Further, we’ve evolved our youth programming. In the ‘before times,’ NGM used to be an after-school program provider (which is difficult to fund, but that’s a convo for another time), but we realized that we were essentially running in place on a treadmill because every school had a new crop of 7th & 8th graders that could stand to benefit from some role modelling.

Solution? Help the helpers.

We have the distinct privilege of having the most engaged, most committed, and most spectacular educators reaching out to us because they have a deep desire to know and support the boys in their classrooms.

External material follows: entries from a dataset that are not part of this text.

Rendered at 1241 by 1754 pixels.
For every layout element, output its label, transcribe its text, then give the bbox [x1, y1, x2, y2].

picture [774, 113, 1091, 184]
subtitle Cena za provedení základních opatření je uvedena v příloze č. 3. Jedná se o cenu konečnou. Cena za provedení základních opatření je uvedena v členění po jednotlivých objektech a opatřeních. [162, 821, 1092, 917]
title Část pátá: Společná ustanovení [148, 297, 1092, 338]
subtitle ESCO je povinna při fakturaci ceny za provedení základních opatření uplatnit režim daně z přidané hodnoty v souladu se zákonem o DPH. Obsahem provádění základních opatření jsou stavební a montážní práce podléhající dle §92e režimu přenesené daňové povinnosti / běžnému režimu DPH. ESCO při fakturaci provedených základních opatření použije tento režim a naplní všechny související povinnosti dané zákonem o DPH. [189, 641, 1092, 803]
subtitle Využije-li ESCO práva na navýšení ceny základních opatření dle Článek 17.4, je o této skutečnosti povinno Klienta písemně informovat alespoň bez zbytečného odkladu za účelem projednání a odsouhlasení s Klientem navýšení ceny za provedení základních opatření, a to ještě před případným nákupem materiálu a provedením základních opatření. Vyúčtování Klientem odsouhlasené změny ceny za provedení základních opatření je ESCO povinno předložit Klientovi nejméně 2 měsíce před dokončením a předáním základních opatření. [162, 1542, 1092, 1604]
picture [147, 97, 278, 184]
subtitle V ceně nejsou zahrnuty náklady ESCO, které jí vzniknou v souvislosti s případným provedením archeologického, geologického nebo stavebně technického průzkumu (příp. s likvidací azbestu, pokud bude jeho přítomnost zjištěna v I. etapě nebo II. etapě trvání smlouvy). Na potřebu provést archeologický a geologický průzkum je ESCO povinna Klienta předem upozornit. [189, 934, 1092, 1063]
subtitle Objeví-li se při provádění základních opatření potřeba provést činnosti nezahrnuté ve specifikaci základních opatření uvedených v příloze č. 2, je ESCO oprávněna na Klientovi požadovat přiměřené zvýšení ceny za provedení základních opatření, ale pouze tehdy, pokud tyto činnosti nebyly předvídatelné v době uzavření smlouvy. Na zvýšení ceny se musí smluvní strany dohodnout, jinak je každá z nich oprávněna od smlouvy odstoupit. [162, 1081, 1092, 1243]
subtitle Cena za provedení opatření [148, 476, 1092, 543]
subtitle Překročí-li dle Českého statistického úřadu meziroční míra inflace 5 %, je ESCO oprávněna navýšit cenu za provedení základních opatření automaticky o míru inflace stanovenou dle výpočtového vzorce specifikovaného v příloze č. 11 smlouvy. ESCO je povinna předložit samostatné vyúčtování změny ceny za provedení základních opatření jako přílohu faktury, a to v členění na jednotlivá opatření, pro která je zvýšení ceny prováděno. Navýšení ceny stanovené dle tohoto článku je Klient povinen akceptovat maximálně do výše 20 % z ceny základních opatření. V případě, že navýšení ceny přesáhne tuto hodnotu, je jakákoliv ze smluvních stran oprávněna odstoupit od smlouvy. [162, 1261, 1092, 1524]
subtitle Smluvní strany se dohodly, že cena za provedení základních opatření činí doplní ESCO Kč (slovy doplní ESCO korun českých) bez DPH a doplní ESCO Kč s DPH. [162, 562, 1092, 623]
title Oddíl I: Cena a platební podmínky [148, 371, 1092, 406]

This led to a cohort of 51 educators across Ontario, Alberta, British Columbia, and California making up our inaugural Next Gen Mentors professional development program to prevent suicide and violence, increase engagement and performance, and transform troublemakers into change-makers — while saving time, energy and burnout.

With these embedded educators, we can move beyond the individual, interpersonal transformation of our 15-boy after-school cohorts and towards institutional transformation. Positive masculinities, mental well-being, healthy relationships, and gender equity are imbued in the classroom, punitive (restorative) practices, counselling, and all aspects of education.

These are the trends that stand out the most to me from the year passed. But if I’ve learned anything over the last couple of years, these things come in waves, and we need to ride them.